Gather every line of the entries below that contains the word "shoulder". Case counts.

Records supplied:
........
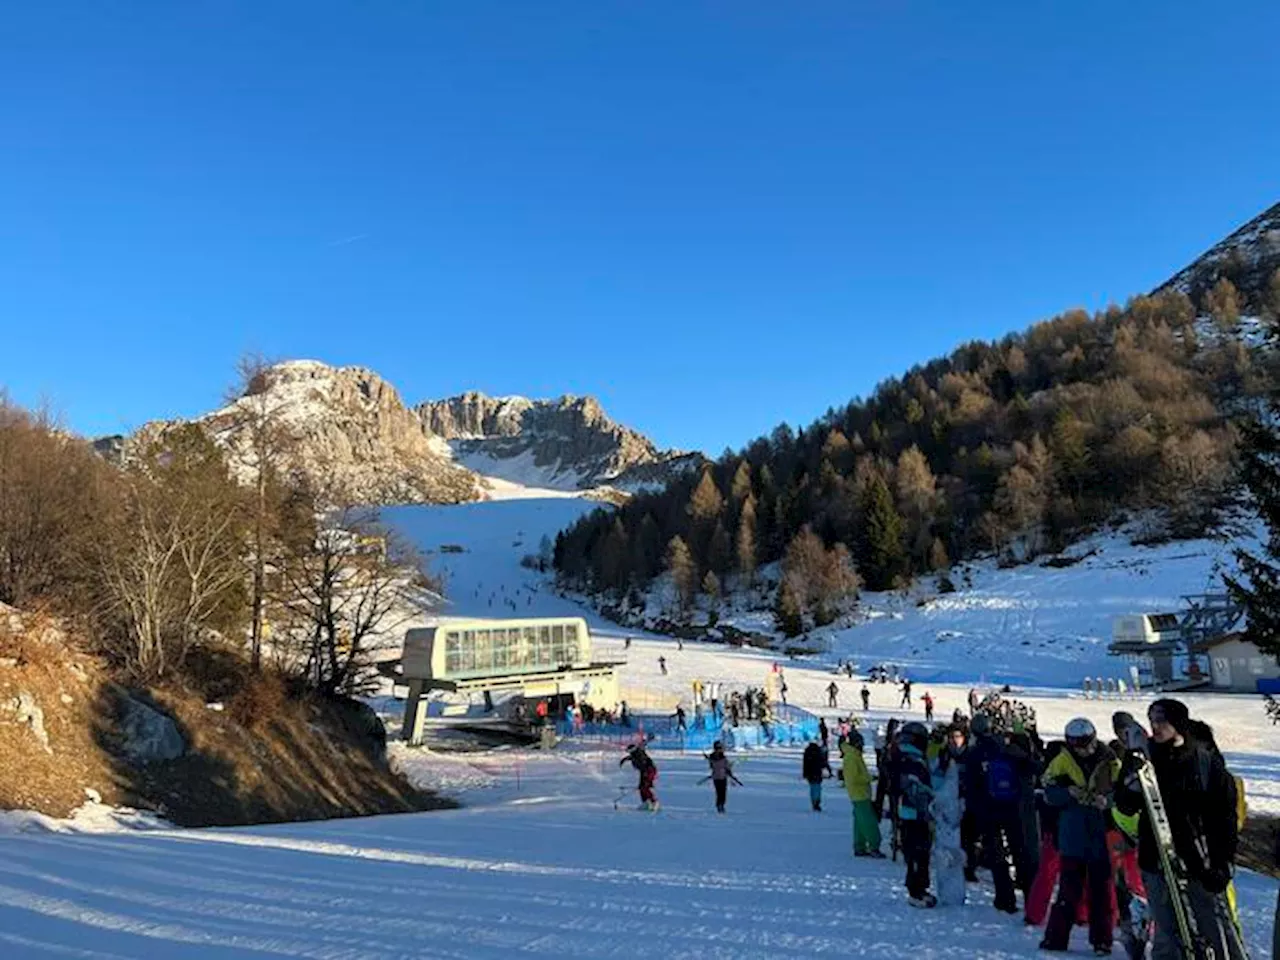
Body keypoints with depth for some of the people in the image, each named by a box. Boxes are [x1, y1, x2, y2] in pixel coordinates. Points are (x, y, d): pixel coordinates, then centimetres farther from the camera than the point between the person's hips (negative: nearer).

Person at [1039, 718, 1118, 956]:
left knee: (1102, 890, 9)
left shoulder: (1109, 762, -2)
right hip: (1073, 837, 0)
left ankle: (1102, 940, 21)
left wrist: (1107, 800, -22)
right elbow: (1049, 792, -2)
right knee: (1069, 889, 4)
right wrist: (1069, 792, -20)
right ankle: (1055, 938, 13)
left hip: (1102, 837, 0)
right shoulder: (1062, 761, -1)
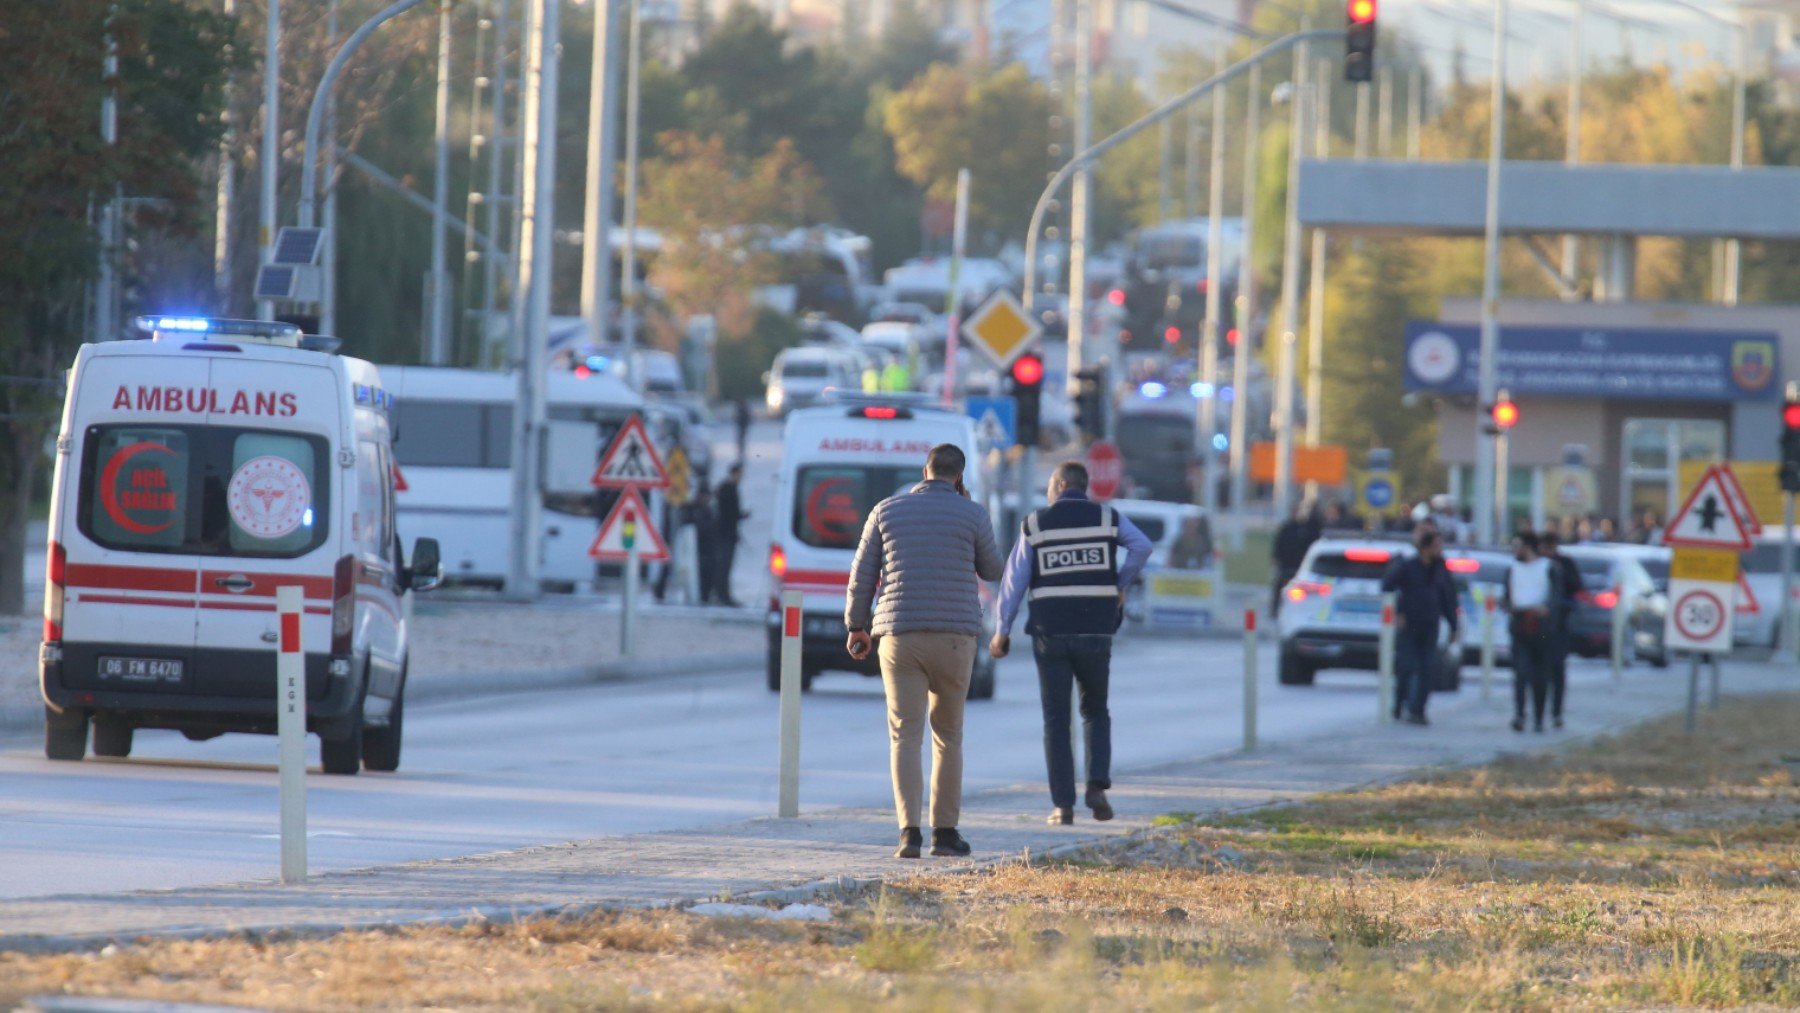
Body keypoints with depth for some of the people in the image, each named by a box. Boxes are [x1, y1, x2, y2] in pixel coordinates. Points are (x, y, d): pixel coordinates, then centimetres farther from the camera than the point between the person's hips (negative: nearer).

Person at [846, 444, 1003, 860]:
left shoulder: (887, 511, 6)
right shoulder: (972, 516, 0)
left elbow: (862, 575, 7)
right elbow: (992, 571, 14)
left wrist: (857, 626, 17)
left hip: (900, 637, 1)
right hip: (953, 637, 0)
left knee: (905, 735, -1)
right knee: (948, 735, 13)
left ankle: (909, 831, -16)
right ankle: (945, 832, 12)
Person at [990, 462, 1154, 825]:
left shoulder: (1035, 525, 2)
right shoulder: (1109, 519, 4)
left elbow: (1014, 580, 2)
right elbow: (1142, 546, -12)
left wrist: (1002, 631, 9)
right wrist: (1121, 584, 4)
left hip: (1050, 632, -1)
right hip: (1095, 632, 1)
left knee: (1056, 720, 5)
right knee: (1095, 712, 16)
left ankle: (1063, 805, -1)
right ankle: (1097, 785, -5)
........
Result for this exercise:
left shoulder: (1109, 762, -2)
right shoulder: (1062, 761, -1)
left shoulder: (887, 511, 6)
right shoulder: (972, 516, 0)
left shoulder: (1035, 525, 2)
right shoulder: (1109, 519, 4)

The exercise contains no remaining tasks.